Mistletoe thrives in orchards, parks, and gardens, which should be encouraging to all gardeners and gardening enthusiasts looking to begin growing their own. As a hemiparasitic plant, mistletoe will grow well on the branches of a select number of tree species. It will use its host to obtain water and nutrients but will produce its own food by utilising its green leaves during the process of photosynthesis.
The Cultivation and Growth Process
Mistletoe seeds are commonly spread by birds. After eating the fruit, the seeds will either be excreted or regurgitated, typically sticking to the bird’s beak before being wiped on to branches. In fact, the name mistletoe derives from Anglo-Saxon words that roughly translate as the ‘dung on a twig’ plant.
Mistletoe seeds are coated in a sticky residue called viscin, which ensures they remain firmly in place on their host branch throughout all weathers until they are ready for germination in February/March. After spending a year forming a connection with their host, mistletoe plants will only begin producing their first leaves during their second year of growth.
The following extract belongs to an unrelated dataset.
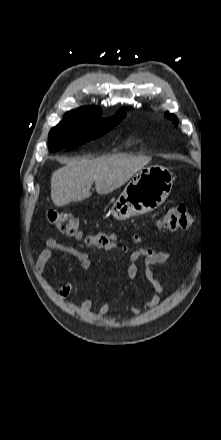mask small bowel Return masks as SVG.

As each individual shoot will produce two new branches and one pair of leaves each year, some patience will be required before you can expect to start decorating your home with bunches of garden-grown mistletoe during the festive period each December.
It is important to note that mistletoe will not flourish on all species of tree. Apple, lime, hawthorn, and poplar trees are mistletoe’s main hosts; however you may also find that certain plum, willow, rowan, and maple trees are also suitable.
Six Steps to Growing your Own Mistletoe
Avoiding berries which have likely dried out should always be your first step. It is possible to revive berries by soaking them in water overnight, however freshly picked berries are much more likely to yield successful results. The best time to pick fresh berries is in late winter, and you should always look for those which are pure white in colour.
Selecting your tree will be your next step: look for a branch which is approximately 20cm or 8 inches in diameter. Its bark will be thin enough to allow for the penetration of germinating seeds, and the branch will also be substantial enough to allow and support the growth of a wholly new plant.
Utilising the natural viscin glue of the berries, you should stick them to the underside of your chosen branch before marking the site with a piece of twine.
It is likely that some of your berries will be eaten or fall off the branch naturally, so it is best to aim to apply a few dozen berries at any one time. Don’t be alarmed if nothing appears to be happening for several months, the first leaves won’t begin to appear until early Spring.
Some gardeners recommend making a small cut into the host branch. Although this will certainly ensure close contact between the seeds and the branch, you would be risking exposing your tree to disease and it is therefore advisable to allow your mistletoe plants to establish themselves naturally.
The final step is, simply, to wait. It will typically take approximately four years before you will see any berries produced, but you will undoubtedly take great pleasure from watching your plant flourish over time.